Unsurprisingly, Cicerone said essentially the same thing a year before Gore’s documentary came out, in testimony before the U.S. Senate:
The Arctic has warmed at a faster rate than the Northern Hemisphere over the past century. A Vision for the International Polar Year 2007-2008 (2004) reports that this warming is associated with a number of impacts including: melting of sea ice, which has important impacts on biological systems such as polar bears, ice-dependent seals and local people for whom these animals are a source of food; increased rain and snow, leading to changes in river discharge and tundra vegetation; and degradation of the permafrost.

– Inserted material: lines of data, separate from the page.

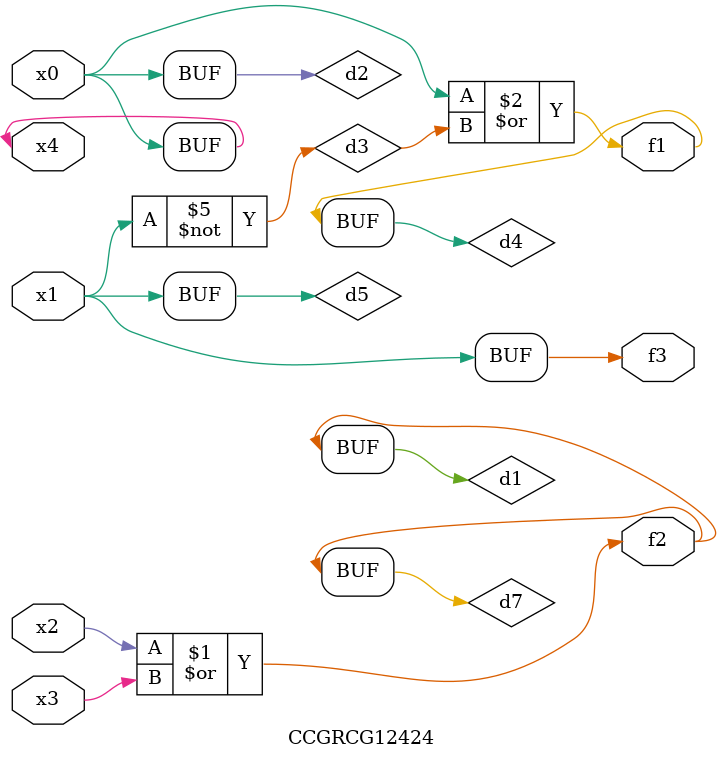
<source format=v>
module CCGRCG12424(
	input x0, x1, x2, x3, x4,
	output f1, f2, f3
);

	wire d1, d2, d3, d4, d5, d6, d7;

	or (d1, x2, x3);
	buf (d2, x0, x4);
	not (d3, x1);
	or (d4, d2, d3);
	not (d5, d3);
	nand (d6, d1, d3);
	or (d7, d1);
	assign f1 = d4;
	assign f2 = d7;
	assign f3 = d5;
endmodule

</source>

Both Gore and Cicerone’s statements succinctly summarized the known science on the radical changes of the Arctic ecosystem and the threat to polar bears. In the Hudson Bay, for example, where sea ice breaks up three weeks earlier than it did in 1980, the average weight of female polar bears had dropped by about 21 percent, and the population declined by 22 percent, by 2004.
Since An Inconvenient Truth, the situation has grown increasingly dire for the Arctic. The rate of Arctic sea ice decline has increased precipitously, from a decline of 8.6 percent per decade to 11.5 percent per decade. In 2005, five of 19 polar bear subpopulations were known to be in decline (5 stable, 2 increasing, 7 unknown); by 2009, eight of the 19 subpopulations were known to be in decline (3 stable, one increasing, 7 unknown).